*What the task asks*
Output all of the entries exactly as they are given.

Segment Start: Material provided

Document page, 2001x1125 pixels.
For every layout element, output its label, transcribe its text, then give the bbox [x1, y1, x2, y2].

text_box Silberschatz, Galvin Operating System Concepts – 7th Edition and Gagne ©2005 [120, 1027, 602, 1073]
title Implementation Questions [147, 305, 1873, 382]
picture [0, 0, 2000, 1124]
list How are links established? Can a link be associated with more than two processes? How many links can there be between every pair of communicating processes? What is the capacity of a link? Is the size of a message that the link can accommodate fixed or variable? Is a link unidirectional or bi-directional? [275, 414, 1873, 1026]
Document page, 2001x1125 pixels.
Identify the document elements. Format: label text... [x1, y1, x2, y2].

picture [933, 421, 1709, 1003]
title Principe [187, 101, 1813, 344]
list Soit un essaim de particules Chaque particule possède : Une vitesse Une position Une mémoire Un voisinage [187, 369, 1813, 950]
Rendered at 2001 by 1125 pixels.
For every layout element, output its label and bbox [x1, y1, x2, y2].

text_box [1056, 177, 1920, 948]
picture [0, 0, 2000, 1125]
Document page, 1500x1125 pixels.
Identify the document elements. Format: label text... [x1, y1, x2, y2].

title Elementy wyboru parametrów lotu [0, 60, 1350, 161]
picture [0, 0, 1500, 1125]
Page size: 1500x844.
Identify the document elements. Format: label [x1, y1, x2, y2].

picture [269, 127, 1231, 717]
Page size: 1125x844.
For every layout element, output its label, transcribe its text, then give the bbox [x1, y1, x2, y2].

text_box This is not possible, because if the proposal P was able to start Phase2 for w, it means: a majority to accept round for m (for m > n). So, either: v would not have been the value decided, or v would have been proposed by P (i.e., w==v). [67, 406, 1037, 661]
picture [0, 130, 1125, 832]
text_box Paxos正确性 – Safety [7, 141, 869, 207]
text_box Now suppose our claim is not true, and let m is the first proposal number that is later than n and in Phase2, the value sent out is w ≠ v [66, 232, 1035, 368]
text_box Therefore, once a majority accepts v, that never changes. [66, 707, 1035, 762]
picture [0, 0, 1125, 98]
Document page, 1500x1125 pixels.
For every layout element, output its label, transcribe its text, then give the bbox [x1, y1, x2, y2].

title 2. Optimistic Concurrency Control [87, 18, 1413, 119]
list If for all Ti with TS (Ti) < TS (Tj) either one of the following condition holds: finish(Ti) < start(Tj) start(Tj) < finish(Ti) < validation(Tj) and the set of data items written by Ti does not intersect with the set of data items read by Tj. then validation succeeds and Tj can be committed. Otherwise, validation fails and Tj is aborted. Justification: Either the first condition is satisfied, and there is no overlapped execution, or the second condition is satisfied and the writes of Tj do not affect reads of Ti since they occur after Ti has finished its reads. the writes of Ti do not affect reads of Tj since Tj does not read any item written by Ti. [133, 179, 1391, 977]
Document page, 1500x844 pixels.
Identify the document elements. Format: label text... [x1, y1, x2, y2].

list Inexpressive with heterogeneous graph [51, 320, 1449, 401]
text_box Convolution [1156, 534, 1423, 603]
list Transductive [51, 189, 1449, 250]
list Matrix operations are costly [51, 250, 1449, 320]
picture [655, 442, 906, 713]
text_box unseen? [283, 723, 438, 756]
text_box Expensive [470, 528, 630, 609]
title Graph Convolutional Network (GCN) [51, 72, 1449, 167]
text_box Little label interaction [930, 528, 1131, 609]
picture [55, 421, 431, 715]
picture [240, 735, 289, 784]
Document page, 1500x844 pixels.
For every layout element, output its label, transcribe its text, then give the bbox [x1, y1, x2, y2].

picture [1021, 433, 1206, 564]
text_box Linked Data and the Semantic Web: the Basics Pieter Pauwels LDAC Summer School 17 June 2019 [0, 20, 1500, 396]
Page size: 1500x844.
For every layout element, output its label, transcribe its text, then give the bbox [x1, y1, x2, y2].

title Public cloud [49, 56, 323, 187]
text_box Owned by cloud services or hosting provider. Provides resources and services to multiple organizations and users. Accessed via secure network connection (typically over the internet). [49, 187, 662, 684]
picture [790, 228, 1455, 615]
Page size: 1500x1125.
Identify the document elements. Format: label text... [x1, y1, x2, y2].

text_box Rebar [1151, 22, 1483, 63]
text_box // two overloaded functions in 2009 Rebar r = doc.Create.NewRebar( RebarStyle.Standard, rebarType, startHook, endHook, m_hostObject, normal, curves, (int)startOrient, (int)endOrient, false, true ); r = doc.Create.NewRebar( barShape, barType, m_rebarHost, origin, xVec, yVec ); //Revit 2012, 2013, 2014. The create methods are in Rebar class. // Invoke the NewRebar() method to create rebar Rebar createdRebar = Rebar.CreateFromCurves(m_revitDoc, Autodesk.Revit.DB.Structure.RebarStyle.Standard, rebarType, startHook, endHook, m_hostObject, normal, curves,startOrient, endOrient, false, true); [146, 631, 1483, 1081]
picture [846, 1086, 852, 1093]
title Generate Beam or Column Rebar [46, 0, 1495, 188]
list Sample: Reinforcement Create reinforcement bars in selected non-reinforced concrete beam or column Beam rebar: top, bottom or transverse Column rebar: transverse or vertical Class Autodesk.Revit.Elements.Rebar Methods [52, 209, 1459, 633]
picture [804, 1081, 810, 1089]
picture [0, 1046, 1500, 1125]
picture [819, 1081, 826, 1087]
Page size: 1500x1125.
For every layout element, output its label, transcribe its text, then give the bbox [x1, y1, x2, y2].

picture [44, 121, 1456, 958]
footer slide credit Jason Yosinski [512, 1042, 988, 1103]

Segment End: Material provided

*Exercise result*
Document page, 2001x1125 pixels.
For every layout element, output its label, transcribe its text, then give the bbox [x1, y1, x2, y2].

text_box Silberschatz, Galvin Operating System Concepts – 7th Edition and Gagne ©2005 [120, 1027, 602, 1073]
title Implementation Questions [147, 305, 1873, 382]
picture [0, 0, 2000, 1124]
list How are links established? Can a link be associated with more than two processes? How many links can there be between every pair of communicating processes? What is the capacity of a link? Is the size of a message that the link can accommodate fixed or variable? Is a link unidirectional or bi-directional? [275, 414, 1873, 1026]
Document page, 2001x1125 pixels.
Identify the document elements. Format: label text... [x1, y1, x2, y2].

picture [933, 421, 1709, 1003]
title Principe [187, 101, 1813, 344]
list Soit un essaim de particules Chaque particule possède : Une vitesse Une position Une mémoire Un voisinage [187, 369, 1813, 950]
Rendered at 2001 by 1125 pixels.
For every layout element, output its label and bbox [x1, y1, x2, y2].

text_box [1056, 177, 1920, 948]
picture [0, 0, 2000, 1125]
Document page, 1500x1125 pixels.
Identify the document elements. Format: label text... [x1, y1, x2, y2].

title Elementy wyboru parametrów lotu [0, 60, 1350, 161]
picture [0, 0, 1500, 1125]
Page size: 1500x844.
Identify the document elements. Format: label [x1, y1, x2, y2].

picture [269, 127, 1231, 717]
Page size: 1125x844.
For every layout element, output its label, transcribe its text, then give the bbox [x1, y1, x2, y2].

text_box This is not possible, because if the proposal P was able to start Phase2 for w, it means: a majority to accept round for m (for m > n). So, either: v would not have been the value decided, or v would have been proposed by P (i.e., w==v). [67, 406, 1037, 661]
picture [0, 130, 1125, 832]
text_box Paxos正确性 – Safety [7, 141, 869, 207]
text_box Now suppose our claim is not true, and let m is the first proposal number that is later than n and in Phase2, the value sent out is w ≠ v [66, 232, 1035, 368]
text_box Therefore, once a majority accepts v, that never changes. [66, 707, 1035, 762]
picture [0, 0, 1125, 98]
Document page, 1500x1125 pixels.
For every layout element, output its label, transcribe its text, then give the bbox [x1, y1, x2, y2].

title 2. Optimistic Concurrency Control [87, 18, 1413, 119]
list If for all Ti with TS (Ti) < TS (Tj) either one of the following condition holds: finish(Ti) < start(Tj) start(Tj) < finish(Ti) < validation(Tj) and the set of data items written by Ti does not intersect with the set of data items read by Tj. then validation succeeds and Tj can be committed. Otherwise, validation fails and Tj is aborted. Justification: Either the first condition is satisfied, and there is no overlapped execution, or the second condition is satisfied and the writes of Tj do not affect reads of Ti since they occur after Ti has finished its reads. the writes of Ti do not affect reads of Tj since Tj does not read any item written by Ti. [133, 179, 1391, 977]
Document page, 1500x844 pixels.
Identify the document elements. Format: label text... [x1, y1, x2, y2].

list Inexpressive with heterogeneous graph [51, 320, 1449, 401]
text_box Convolution [1156, 534, 1423, 603]
list Transductive [51, 189, 1449, 250]
list Matrix operations are costly [51, 250, 1449, 320]
picture [655, 442, 906, 713]
text_box unseen? [283, 723, 438, 756]
text_box Expensive [470, 528, 630, 609]
title Graph Convolutional Network (GCN) [51, 72, 1449, 167]
text_box Little label interaction [930, 528, 1131, 609]
picture [55, 421, 431, 715]
picture [240, 735, 289, 784]
Document page, 1500x844 pixels.
For every layout element, output its label, transcribe its text, then give the bbox [x1, y1, x2, y2].

picture [1021, 433, 1206, 564]
text_box Linked Data and the Semantic Web: the Basics Pieter Pauwels LDAC Summer School 17 June 2019 [0, 20, 1500, 396]
Page size: 1500x844.
For every layout element, output its label, transcribe its text, then give the bbox [x1, y1, x2, y2].

title Public cloud [49, 56, 323, 187]
text_box Owned by cloud services or hosting provider. Provides resources and services to multiple organizations and users. Accessed via secure network connection (typically over the internet). [49, 187, 662, 684]
picture [790, 228, 1455, 615]
Page size: 1500x1125.
Identify the document elements. Format: label text... [x1, y1, x2, y2].

text_box Rebar [1151, 22, 1483, 63]
text_box // two overloaded functions in 2009 Rebar r = doc.Create.NewRebar( RebarStyle.Standard, rebarType, startHook, endHook, m_hostObject, normal, curves, (int)startOrient, (int)endOrient, false, true ); r = doc.Create.NewRebar( barShape, barType, m_rebarHost, origin, xVec, yVec ); //Revit 2012, 2013, 2014. The create methods are in Rebar class. // Invoke the NewRebar() method to create rebar Rebar createdRebar = Rebar.CreateFromCurves(m_revitDoc, Autodesk.Revit.DB.Structure.RebarStyle.Standard, rebarType, startHook, endHook, m_hostObject, normal, curves,startOrient, endOrient, false, true); [146, 631, 1483, 1081]
picture [846, 1086, 852, 1093]
title Generate Beam or Column Rebar [46, 0, 1495, 188]
list Sample: Reinforcement Create reinforcement bars in selected non-reinforced concrete beam or column Beam rebar: top, bottom or transverse Column rebar: transverse or vertical Class Autodesk.Revit.Elements.Rebar Methods [52, 209, 1459, 633]
picture [804, 1081, 810, 1089]
picture [0, 1046, 1500, 1125]
picture [819, 1081, 826, 1087]
Page size: 1500x1125.
For every layout element, output its label, transcribe its text, then give the bbox [x1, y1, x2, y2].

picture [44, 121, 1456, 958]
footer slide credit Jason Yosinski [512, 1042, 988, 1103]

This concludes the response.